I watched as Chandler nudged the spell lodged in this woman’s esophagus.
“That’s foul magic,” Ronny said.
“I can agree with that,” Deacon said. “Can you break that binding?”
“Sure they can,” our boyfriend said. Then, he put his hand on the woman’s throat, his thumb and index finger on either side of her esophagus, his other hand on her back, fingers splayed.
“Darling, you shouldn’t—”
But before Ronny could stop him, Chandler was drawing on his magic.
I felt Ronny’s magic reach out at the same time I pushed mine toward Chandler to protect him. This puppet spell, like most of them a few hundred years ago, had a nasty defense built in. A heat spell in this case, unless I was mistaken because a more refined magical force spell was clearly too advanced for this sloppy caster.
Mine and Ronny’s magic settled around Chandler just when his spell took effect.
“Huh?” Ronny and I said together as the woman’s mouth popped open so that she could regurgitate the token the spell was bound to. Her throat moved, and she made some unsavory sounds. There wasn’t the smallest bit of fire dancing around her lips.

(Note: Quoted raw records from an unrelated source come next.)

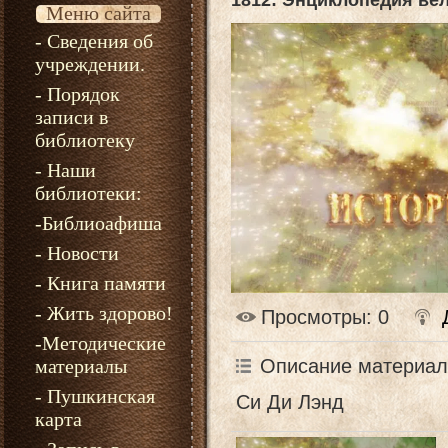
1812: Энциклопедия ве
Меню сайта
- Сведения об
учреждении.
- Порядок
записи в
библиотеку
- Наши
библиотеки:
-Библиоафиша
- Новости
- Книга памяти
- Жить здорово!
Просмотры
: 0
-Методические
Описание материал
материалы
- Пушкинская
Си Ди Лэнд
карта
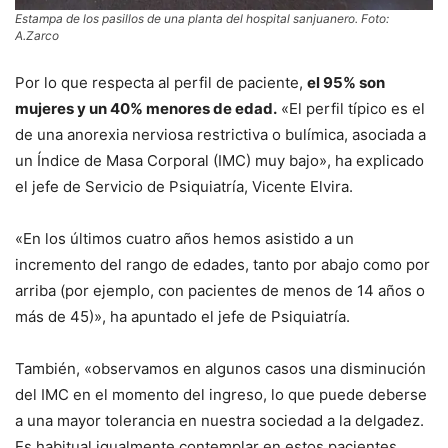
Estampa de los pasillos de una planta del hospital sanjuanero. Foto:
A.Zarco
Por lo que respecta al perfil de paciente,
el 95% son
mujeres y un 40% menores de edad.
«El perfil típico es el
de una anorexia nerviosa restrictiva o bulímica, asociada a
un Índice de Masa Corporal (IMC) muy bajo», ha explicado
el jefe de Servicio de Psiquiatría, Vicente Elvira.
«En los últimos cuatro años hemos asistido a un
incremento del rango de edades, tanto por abajo como por
arriba (por ejemplo, con pacientes de menos de 14 años o
más de 45)», ha apuntado el jefe de Psiquiatría.
También, «observamos en algunos casos una disminución
del IMC en el momento del ingreso, lo que puede deberse
a una mayor tolerancia en nuestra sociedad a la delgadez.
Es habitual igualmente contemplar en estos pacientes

The token, that folded piece of paper, bounced off the woman’s knee where it left a spot of saliva on old, baggy pants and landed by her right shoe, which looked faded and battered, something that I’d seen at the thrift stores Ronny liked to frequent, but luckily not the kind of thing he would buy.
“Whoa,” Deacon said.
“Excellent,” Rice said.
“How?” I said.
Chandler grinned at me and Ronny. “Silence ward. Unconventional, but it works on the fundamental principle of the puppet spell.”
“Oh. That’s…like, really smart,” Deacon said.
“Very unconventional,” Ronny said.
“Hot,” I mumbled. Ronny nodded.
The woman started coughing and clasped her hands to her neck. Her eyes, unfocused while she’d been bound, moved, taking in everything around her in slow motion.